• _WHAT IS EXPECTED_
Copy the listing below word for word, leaving out all of the pictures.
-- START EXERCISE INPUTS --
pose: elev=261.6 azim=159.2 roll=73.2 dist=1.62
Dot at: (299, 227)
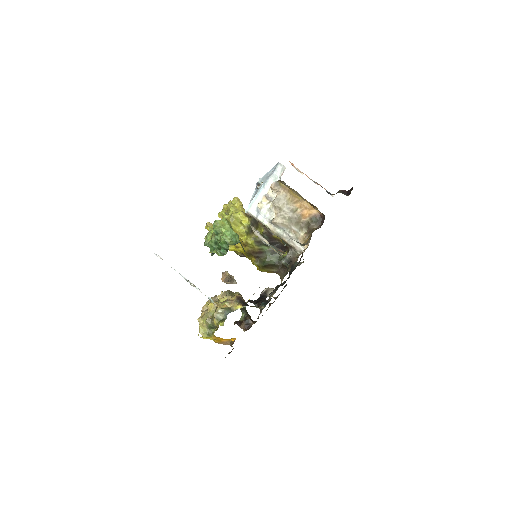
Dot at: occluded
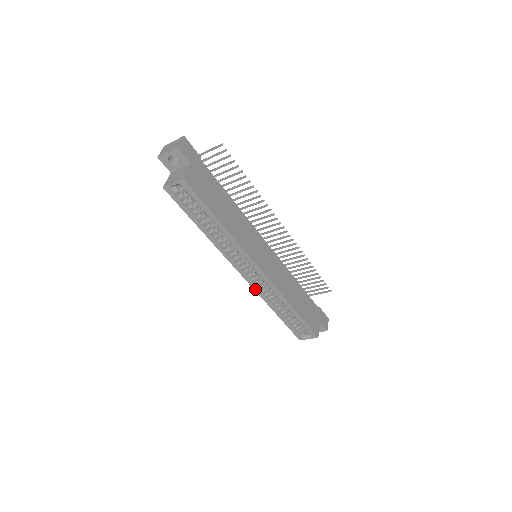
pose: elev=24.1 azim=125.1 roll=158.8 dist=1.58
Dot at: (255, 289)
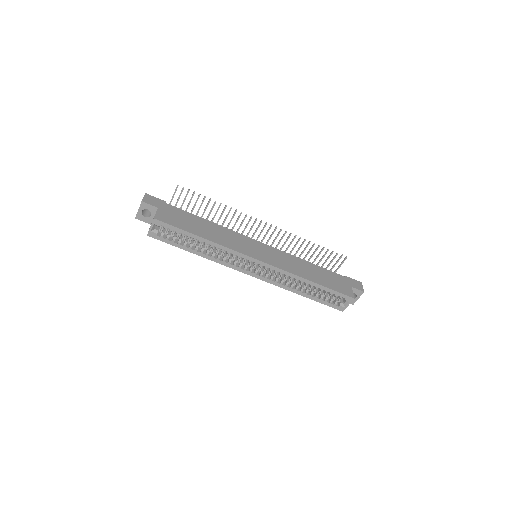
Dot at: (270, 282)
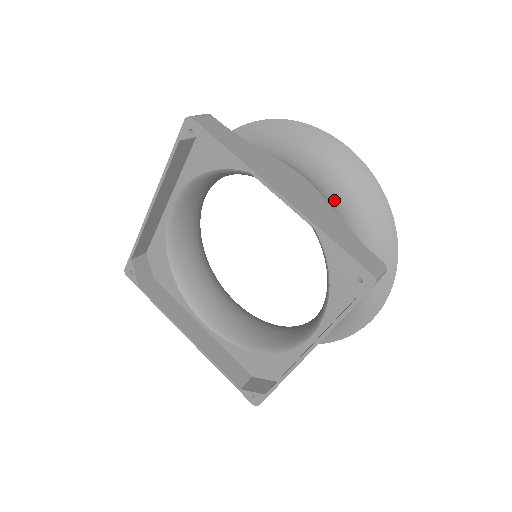
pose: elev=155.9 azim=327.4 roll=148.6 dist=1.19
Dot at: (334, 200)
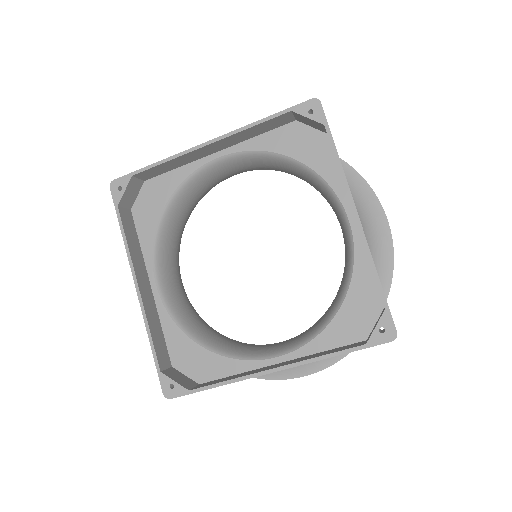
Dot at: occluded
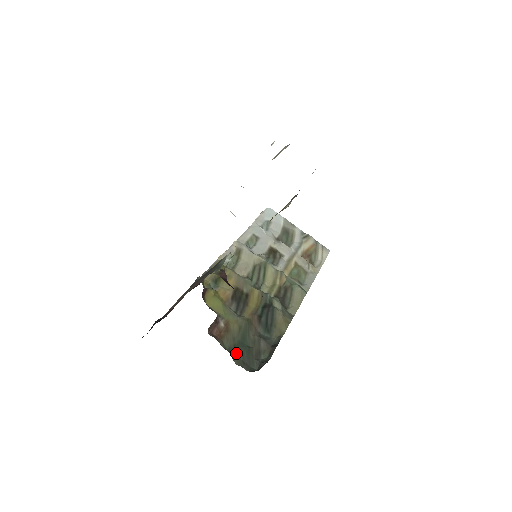
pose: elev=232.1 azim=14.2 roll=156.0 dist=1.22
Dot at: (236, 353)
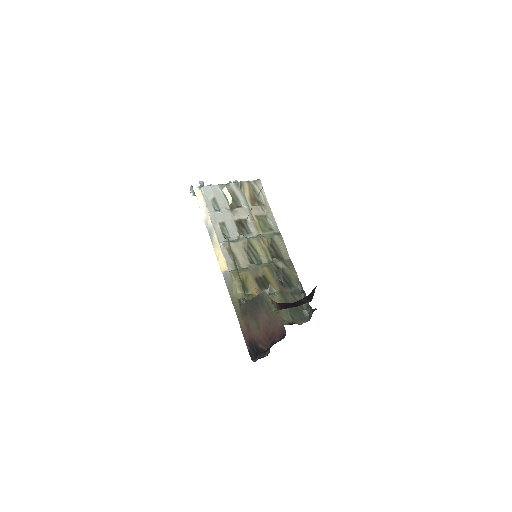
Dot at: (295, 319)
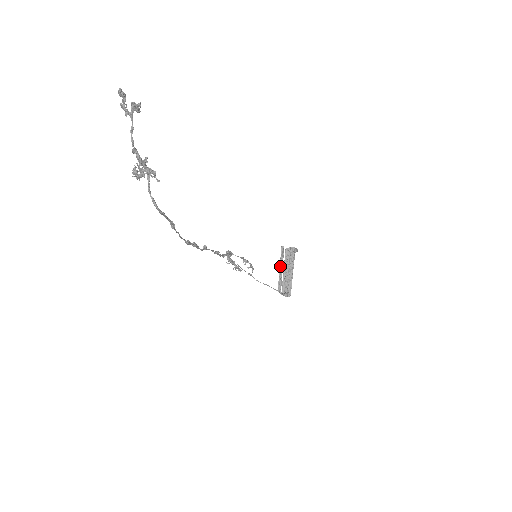
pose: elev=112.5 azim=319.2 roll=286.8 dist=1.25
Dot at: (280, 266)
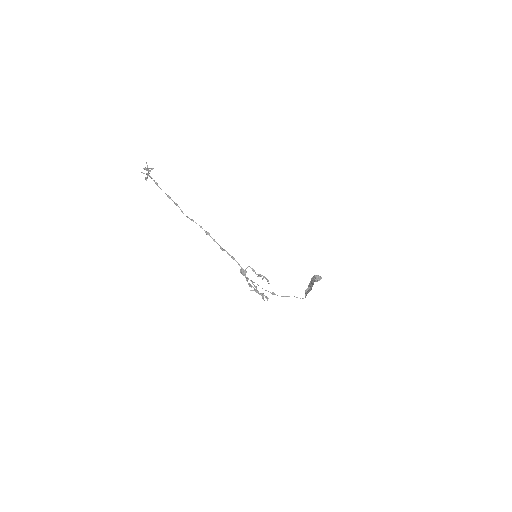
Dot at: occluded
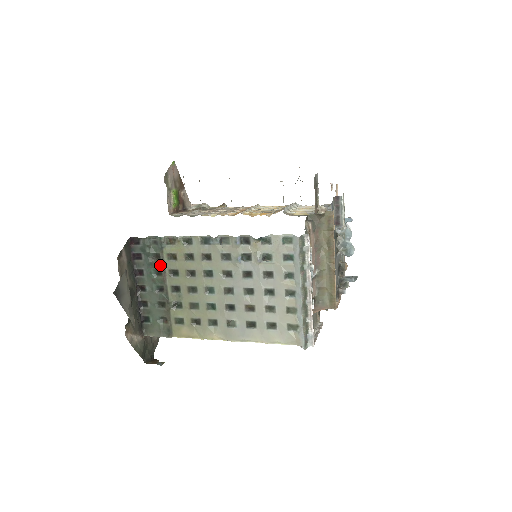
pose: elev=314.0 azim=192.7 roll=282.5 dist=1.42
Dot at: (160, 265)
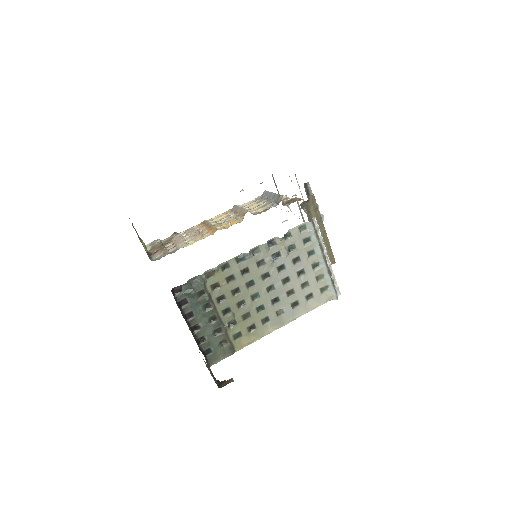
Dot at: (208, 299)
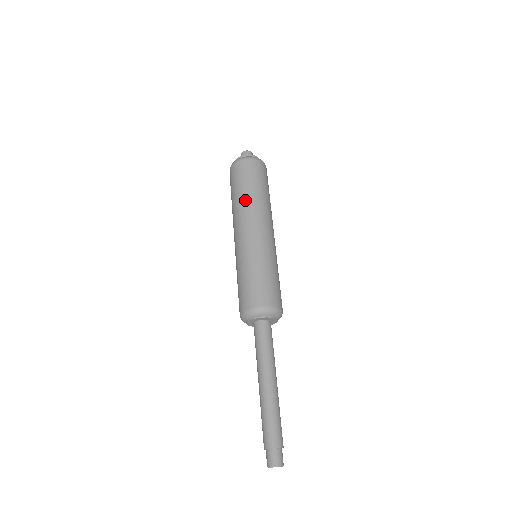
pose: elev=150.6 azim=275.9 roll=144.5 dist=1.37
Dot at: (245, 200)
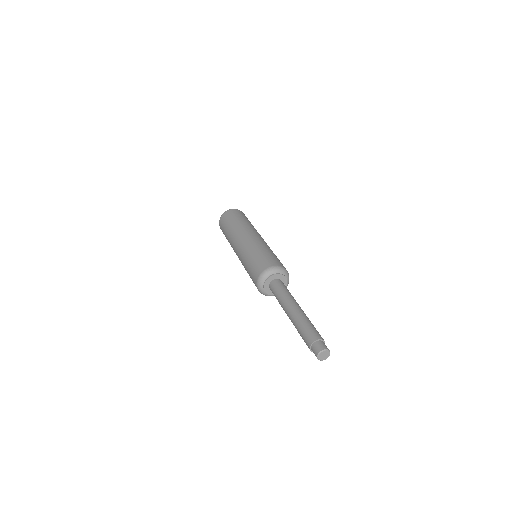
-- END EXERCISE INPUTS --
• _ANSWER FOR THE TASK_
pose: elev=261.6 azim=159.2 roll=73.2 dist=1.62
Dot at: (299, 227)
Dot at: occluded
pose: elev=24.1 azim=125.1 roll=158.8 dist=1.58
Dot at: (255, 289)
Dot at: (270, 282)
pose: elev=155.9 azim=327.4 roll=148.6 dist=1.19
Dot at: (334, 200)
Dot at: occluded
pose: elev=232.1 azim=14.2 roll=156.0 dist=1.22
Dot at: (236, 353)
Dot at: (295, 319)
pose: elev=112.5 azim=319.2 roll=286.8 dist=1.25
Dot at: (280, 266)
Dot at: occluded
pose: elev=314.0 azim=192.7 roll=282.5 dist=1.42
Dot at: (160, 265)
Dot at: (208, 299)
pose: elev=150.6 azim=275.9 roll=144.5 dist=1.37
Dot at: (245, 200)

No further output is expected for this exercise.